New study investigates how different agricultural management practices affect overall N2O emissions
Grasslands that are managed intensively with inputs from manure and fertilizer, release much more nitrous oxide (N2O) than grasslands that are in a natural state or minimally managed condition, according to a new paper released by Woodwell Climate Research Cneter (formerly Woods Hole Research Center) Postdoctoral Fellow Dr. Shree Dangal.
N2O is a powerful greenhouse gas with a global warming potential roughly 265-298 times greater than carbon dioxide (over a hundred year reference period). Land management practices such as mineral nitrogen fertilizer and manure application play a significant role in N2O emission growth. In grassland ecosystems, nitrogen inputs in the form of manure and mineral nitrogen, and livestock excreta nitrogen deposition (i.e. feces), have the potential to release a lot more N2O to the atmosphere. But, until now, the effect and contribution of different management practices to global N2O emission remained unclear.

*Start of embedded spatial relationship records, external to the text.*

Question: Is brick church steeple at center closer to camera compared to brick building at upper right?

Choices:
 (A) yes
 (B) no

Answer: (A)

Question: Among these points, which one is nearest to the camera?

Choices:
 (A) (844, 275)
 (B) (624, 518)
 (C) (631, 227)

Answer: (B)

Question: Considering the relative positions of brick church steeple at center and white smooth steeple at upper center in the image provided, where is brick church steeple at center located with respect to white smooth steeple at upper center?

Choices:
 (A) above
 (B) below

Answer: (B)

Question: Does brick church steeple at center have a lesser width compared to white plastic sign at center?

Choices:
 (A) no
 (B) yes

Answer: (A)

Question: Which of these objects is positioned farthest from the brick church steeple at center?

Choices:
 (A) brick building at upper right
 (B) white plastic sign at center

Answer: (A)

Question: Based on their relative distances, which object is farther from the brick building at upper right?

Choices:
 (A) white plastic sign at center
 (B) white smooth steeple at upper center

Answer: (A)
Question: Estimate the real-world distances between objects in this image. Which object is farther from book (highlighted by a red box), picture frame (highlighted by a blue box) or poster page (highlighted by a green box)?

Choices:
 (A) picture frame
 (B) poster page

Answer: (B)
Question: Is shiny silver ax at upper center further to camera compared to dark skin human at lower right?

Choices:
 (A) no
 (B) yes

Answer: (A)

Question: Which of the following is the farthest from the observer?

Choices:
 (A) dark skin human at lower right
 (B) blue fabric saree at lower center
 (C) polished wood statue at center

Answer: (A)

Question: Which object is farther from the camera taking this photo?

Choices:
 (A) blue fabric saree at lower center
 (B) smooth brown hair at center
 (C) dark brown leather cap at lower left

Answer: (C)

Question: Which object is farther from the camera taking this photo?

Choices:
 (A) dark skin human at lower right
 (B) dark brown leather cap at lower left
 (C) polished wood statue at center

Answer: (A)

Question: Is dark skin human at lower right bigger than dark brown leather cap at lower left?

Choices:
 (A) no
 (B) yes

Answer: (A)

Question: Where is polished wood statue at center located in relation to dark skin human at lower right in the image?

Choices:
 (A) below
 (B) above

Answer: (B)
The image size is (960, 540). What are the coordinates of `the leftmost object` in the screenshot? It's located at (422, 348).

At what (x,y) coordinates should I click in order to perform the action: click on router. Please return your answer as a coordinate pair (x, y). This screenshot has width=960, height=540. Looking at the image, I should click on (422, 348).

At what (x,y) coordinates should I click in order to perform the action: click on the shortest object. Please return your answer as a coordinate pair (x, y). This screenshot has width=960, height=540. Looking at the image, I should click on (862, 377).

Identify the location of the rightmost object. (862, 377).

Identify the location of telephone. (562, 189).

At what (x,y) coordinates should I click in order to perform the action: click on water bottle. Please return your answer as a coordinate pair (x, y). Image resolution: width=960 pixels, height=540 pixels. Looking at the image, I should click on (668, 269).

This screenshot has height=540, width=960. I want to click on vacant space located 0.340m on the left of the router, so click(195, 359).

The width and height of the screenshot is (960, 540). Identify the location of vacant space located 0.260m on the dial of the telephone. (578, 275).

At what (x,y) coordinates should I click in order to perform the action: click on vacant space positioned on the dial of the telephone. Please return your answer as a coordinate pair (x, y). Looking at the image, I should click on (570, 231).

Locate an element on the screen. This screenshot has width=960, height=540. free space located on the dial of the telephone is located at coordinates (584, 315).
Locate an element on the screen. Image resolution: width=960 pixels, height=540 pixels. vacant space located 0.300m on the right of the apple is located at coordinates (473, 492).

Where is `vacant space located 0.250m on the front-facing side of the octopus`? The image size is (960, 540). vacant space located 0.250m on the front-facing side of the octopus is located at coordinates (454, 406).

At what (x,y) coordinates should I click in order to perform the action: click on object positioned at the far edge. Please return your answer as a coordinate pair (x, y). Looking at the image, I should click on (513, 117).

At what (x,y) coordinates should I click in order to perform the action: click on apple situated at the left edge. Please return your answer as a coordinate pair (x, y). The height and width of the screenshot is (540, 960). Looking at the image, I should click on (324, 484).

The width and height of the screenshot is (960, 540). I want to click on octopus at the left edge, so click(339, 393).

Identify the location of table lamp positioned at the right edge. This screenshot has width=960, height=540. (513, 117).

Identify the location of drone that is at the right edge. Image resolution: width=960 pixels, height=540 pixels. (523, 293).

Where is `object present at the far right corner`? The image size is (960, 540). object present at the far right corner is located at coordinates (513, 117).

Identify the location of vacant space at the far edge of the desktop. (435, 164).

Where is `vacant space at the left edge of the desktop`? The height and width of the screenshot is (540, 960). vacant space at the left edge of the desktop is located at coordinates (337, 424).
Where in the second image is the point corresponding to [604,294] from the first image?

Using a terrestrial ecosystem model, the study found that N2O fluxes are highly variable across time and space, driven by climate, management intensity, and soil conditions. N2O emissions, however, generally increased with management intensity. In particular, large N2O emissions from intensively managed pasturelands were associated with warmer and wetter climatic conditions, together with high nitrogen input in the form of excreta and manure/fertilizer application.
Dangal also found animal excreta is the biggest contributor to N2O emissions as compared to manure and synthetic fertilizer. This is because animal excreta nitrogen deposition in grassland ecosystems are significantly higher due to an increase in livestock numbers since 1961.
The study also attributed net N2O emission to different sources and found that excreta deposition was the largest source of N2O emission in pasturelands and rangelands, contributing to 54% of the mean N2O emissions followed by manure application (13%) and fertilizer application (7%), during 1961–2014.
“Decreasing nitrogen input through sustainable grazing management practices could go a long way in climate change mitigation,” Dangal said.